WHAT NEEDS TO BE DONE:
Among the entries below, count the lines with "across" in them and state the total without comment.

Stored items:
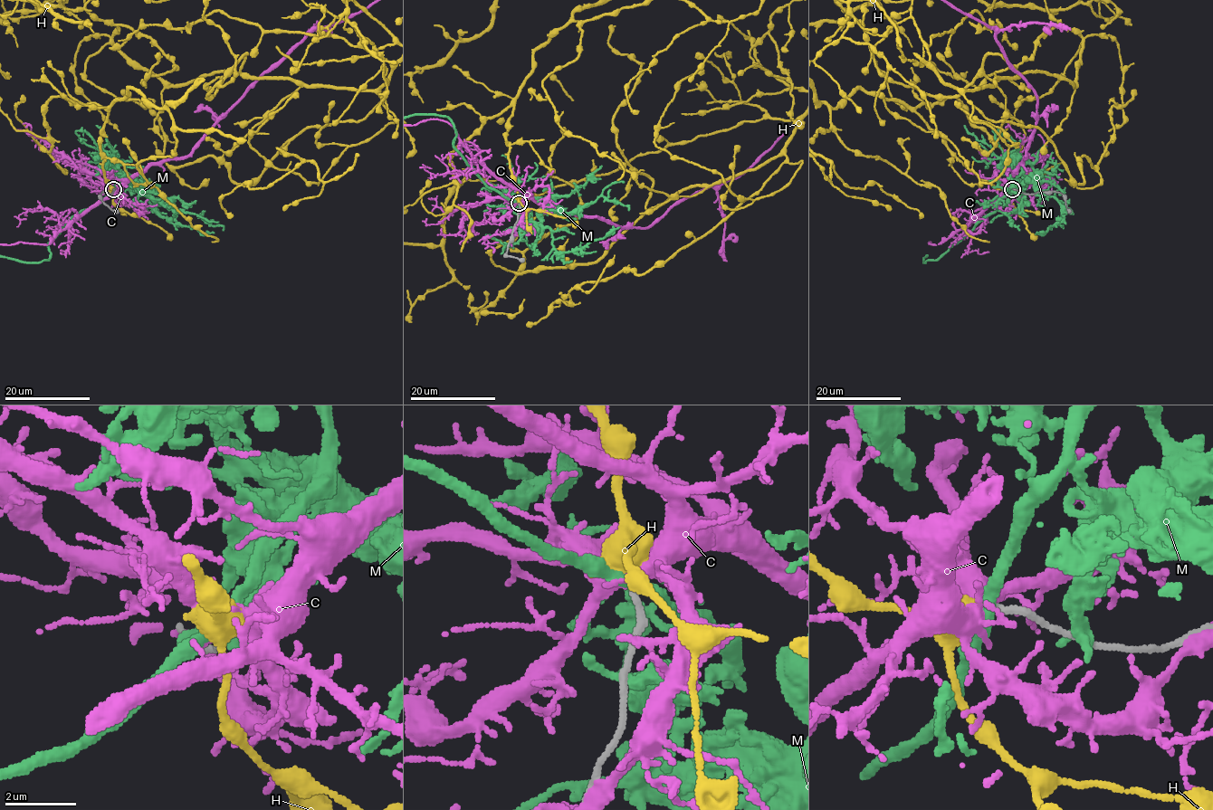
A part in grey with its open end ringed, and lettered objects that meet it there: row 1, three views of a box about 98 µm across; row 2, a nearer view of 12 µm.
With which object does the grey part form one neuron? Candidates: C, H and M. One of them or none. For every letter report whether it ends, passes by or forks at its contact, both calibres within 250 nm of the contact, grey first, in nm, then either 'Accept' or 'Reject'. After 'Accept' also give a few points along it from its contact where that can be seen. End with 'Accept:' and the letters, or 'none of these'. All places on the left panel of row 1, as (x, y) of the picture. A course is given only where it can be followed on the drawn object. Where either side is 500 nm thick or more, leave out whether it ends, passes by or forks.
C: It forks there. Thickness 190 nm (grey) against 440 nm. Reject
H: It passes by. Thickness 190 nm (grey) against 360 nm. Accept
M: It passes by. Thickness 200 nm (grey) against 320 nm. Reject
Accept: H

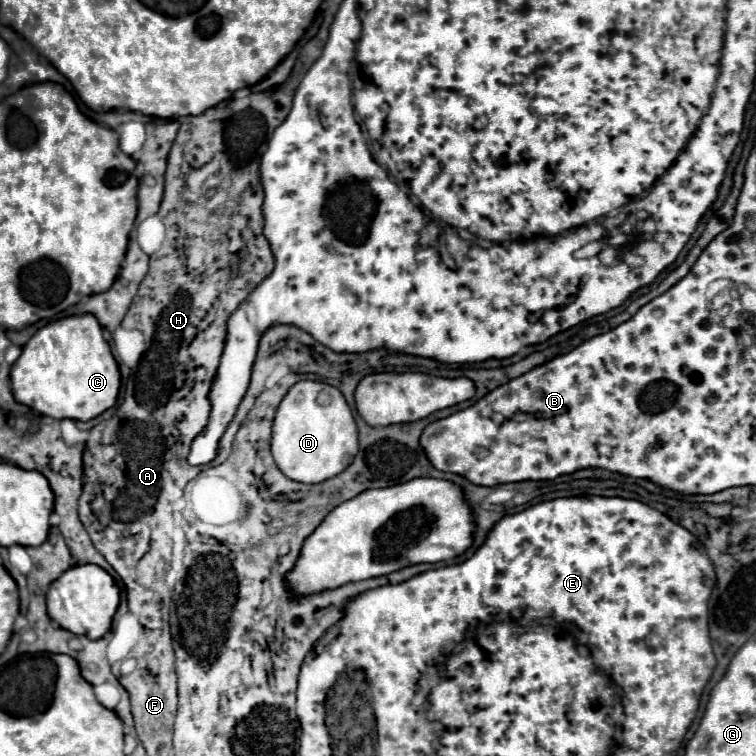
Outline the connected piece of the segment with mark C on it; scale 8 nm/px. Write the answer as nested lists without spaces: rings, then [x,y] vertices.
[[[93,314],[69,316],[49,322],[47,326],[37,330],[33,338],[23,346],[23,352],[17,358],[17,362],[11,366],[11,390],[17,402],[55,420],[69,418],[85,422],[109,410],[117,402],[119,394],[119,368],[109,344],[103,338],[103,330],[97,318]]]

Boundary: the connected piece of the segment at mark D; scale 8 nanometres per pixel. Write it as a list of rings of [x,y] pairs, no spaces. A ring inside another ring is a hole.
[[[299,380],[281,400],[273,420],[271,452],[281,472],[303,484],[317,484],[337,476],[359,450],[357,424],[343,394],[325,382]]]

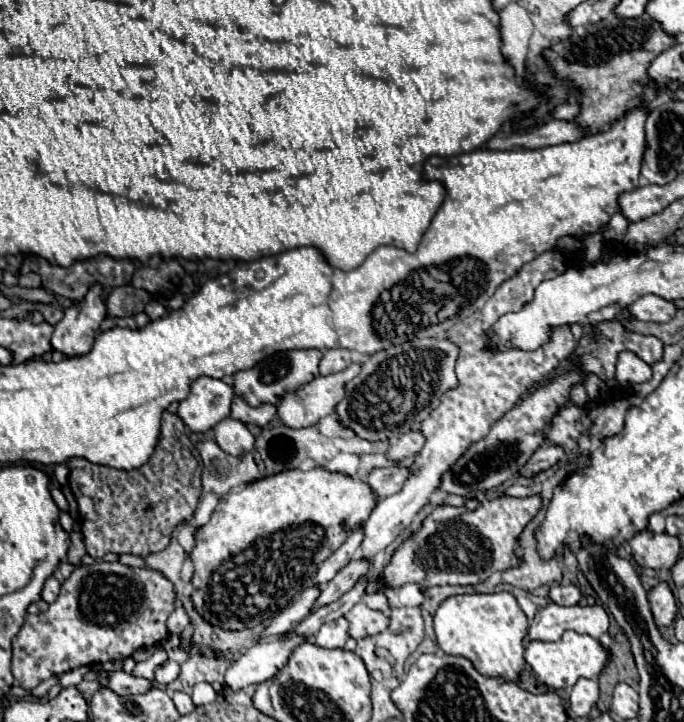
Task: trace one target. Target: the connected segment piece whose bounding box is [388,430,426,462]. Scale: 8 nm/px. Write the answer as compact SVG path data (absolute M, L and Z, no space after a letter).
M410 430L410 432L406 432L406 434L402 434L402 436L398 438L398 442L390 448L388 456L398 462L398 460L404 460L404 458L408 458L408 456L418 454L424 444L426 444L424 434Z

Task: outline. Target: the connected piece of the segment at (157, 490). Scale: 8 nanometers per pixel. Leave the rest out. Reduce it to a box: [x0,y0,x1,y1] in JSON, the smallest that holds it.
[70,414,202,558]

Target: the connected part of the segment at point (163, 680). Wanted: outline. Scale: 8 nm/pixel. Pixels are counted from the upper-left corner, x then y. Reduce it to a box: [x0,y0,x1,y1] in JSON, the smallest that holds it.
[154,660,180,686]

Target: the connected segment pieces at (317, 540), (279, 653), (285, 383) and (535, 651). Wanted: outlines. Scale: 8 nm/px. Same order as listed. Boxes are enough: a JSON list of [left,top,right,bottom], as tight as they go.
[[190,468,378,630],[226,634,308,690],[234,350,322,406],[524,630,608,690]]

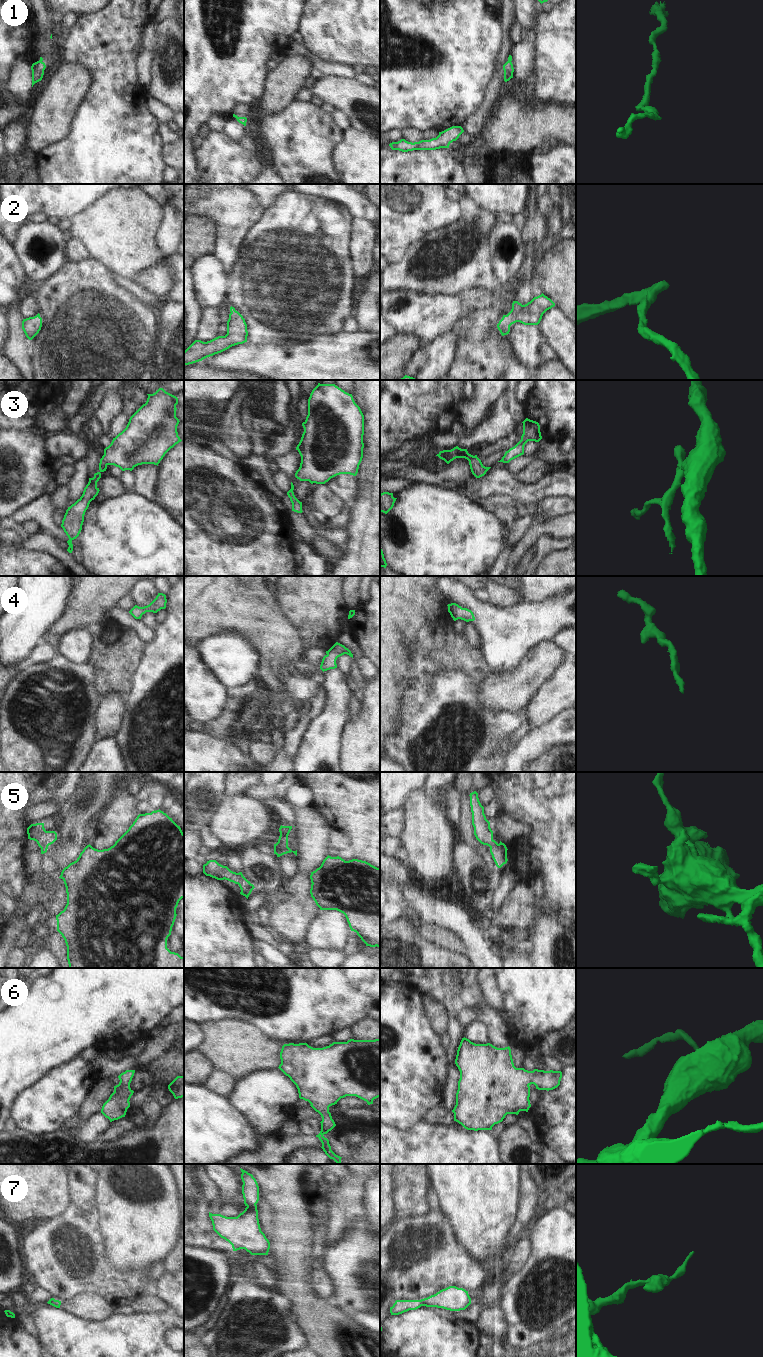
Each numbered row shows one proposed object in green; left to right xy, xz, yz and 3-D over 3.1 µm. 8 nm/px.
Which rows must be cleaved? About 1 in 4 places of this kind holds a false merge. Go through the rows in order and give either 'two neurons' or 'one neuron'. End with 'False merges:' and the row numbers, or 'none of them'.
1: one neuron
2: one neuron
3: one neuron
4: one neuron
5: one neuron
6: one neuron
7: one neuron
False merges: none of them

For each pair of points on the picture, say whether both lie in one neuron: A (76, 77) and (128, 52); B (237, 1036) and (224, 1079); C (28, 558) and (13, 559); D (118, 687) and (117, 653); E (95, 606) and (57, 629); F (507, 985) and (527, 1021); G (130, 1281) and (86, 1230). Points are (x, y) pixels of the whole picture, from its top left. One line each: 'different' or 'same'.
A: different
B: different
C: same
D: same
E: same
F: same
G: same

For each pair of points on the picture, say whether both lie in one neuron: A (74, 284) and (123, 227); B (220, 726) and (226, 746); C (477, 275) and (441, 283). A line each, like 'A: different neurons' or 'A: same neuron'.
A: different neurons
B: different neurons
C: same neuron

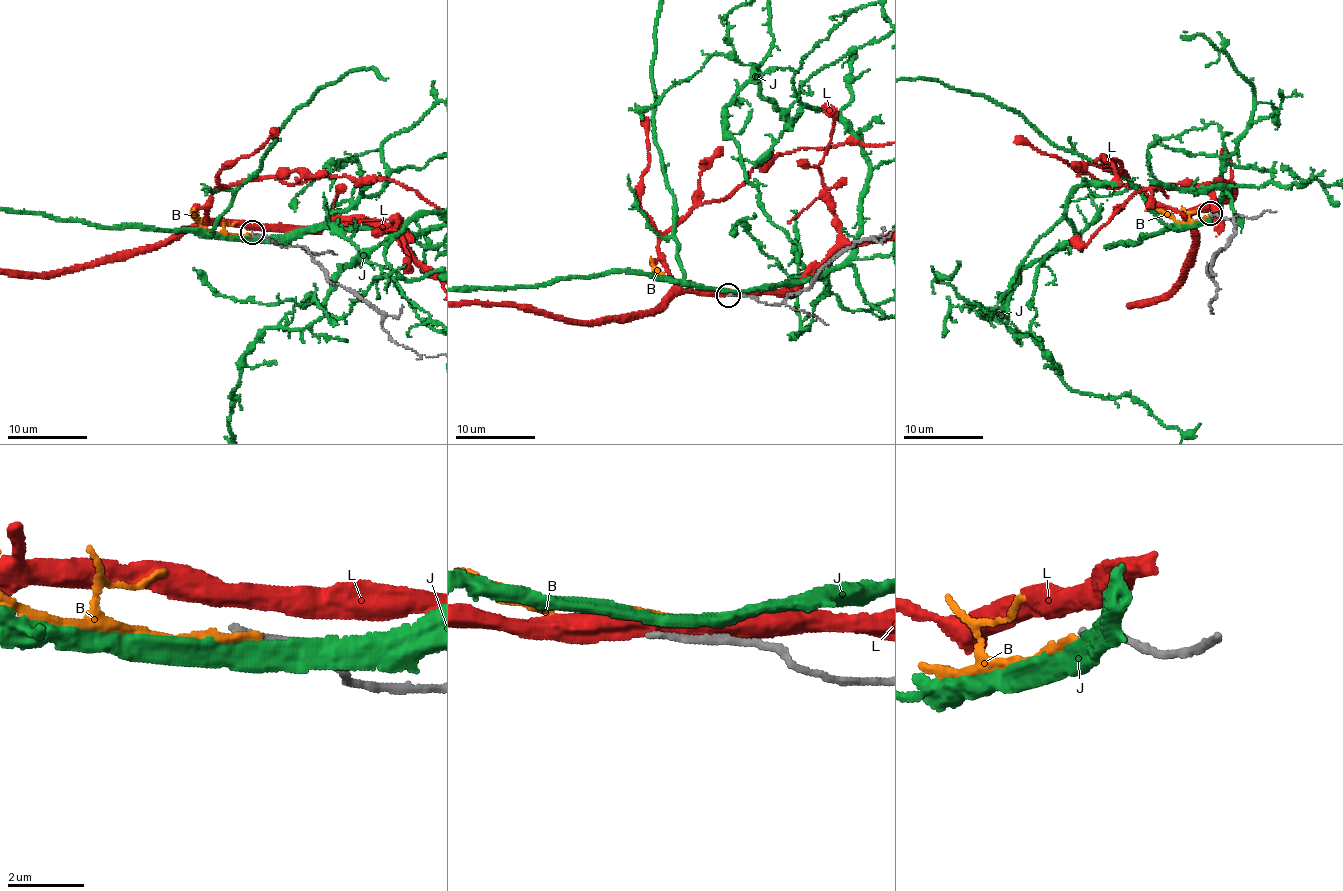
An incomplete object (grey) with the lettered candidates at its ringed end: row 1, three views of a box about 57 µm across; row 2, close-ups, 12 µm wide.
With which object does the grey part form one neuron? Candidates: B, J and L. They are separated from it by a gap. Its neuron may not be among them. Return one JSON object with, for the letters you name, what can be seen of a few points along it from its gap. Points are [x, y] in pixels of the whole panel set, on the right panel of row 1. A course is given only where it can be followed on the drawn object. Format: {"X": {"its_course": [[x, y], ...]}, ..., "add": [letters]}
{"add": []}

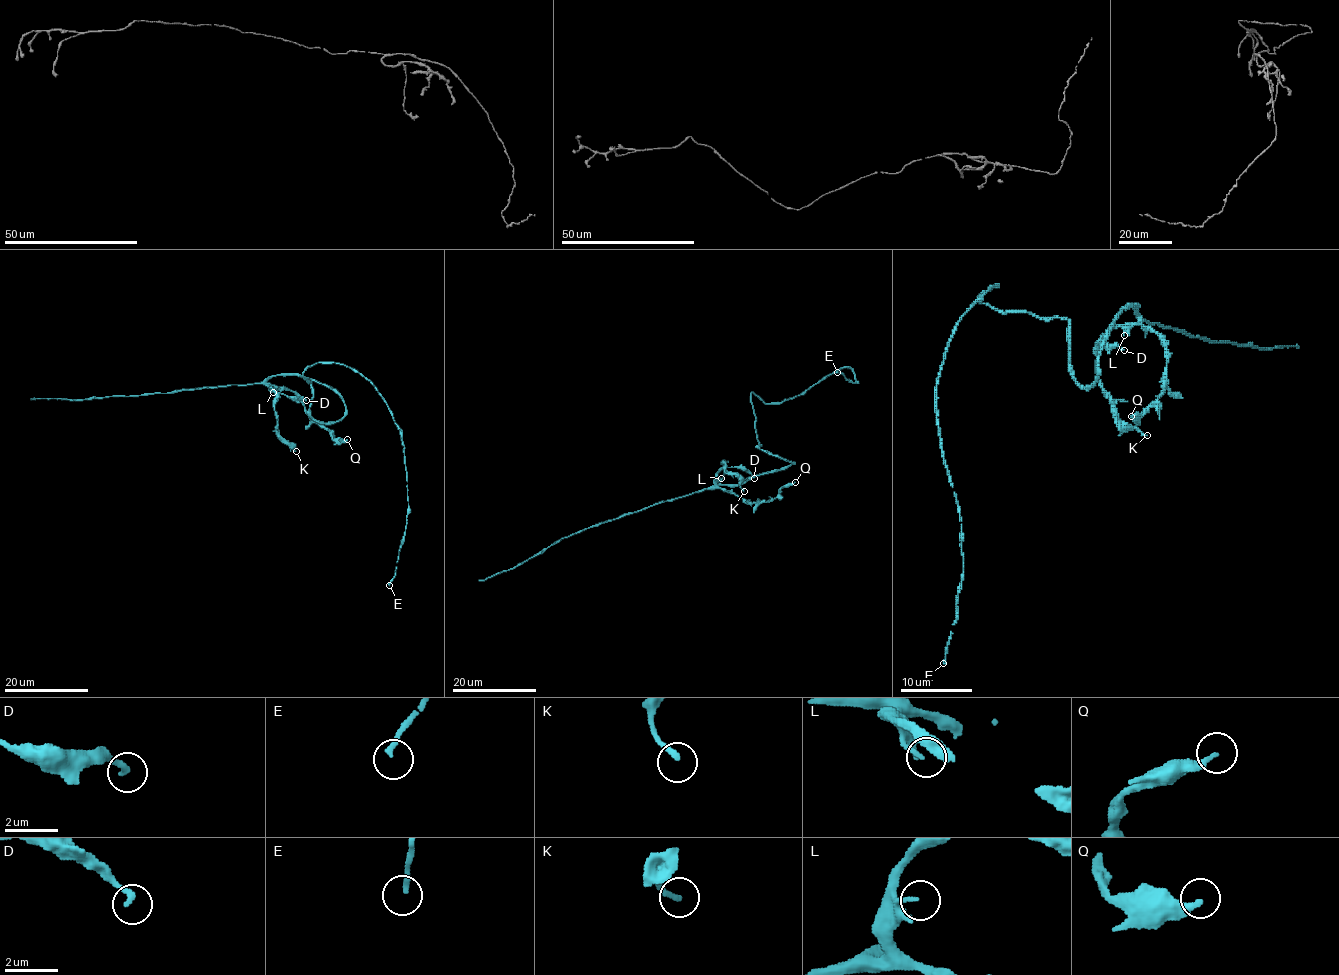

TASK OUTPUT:
2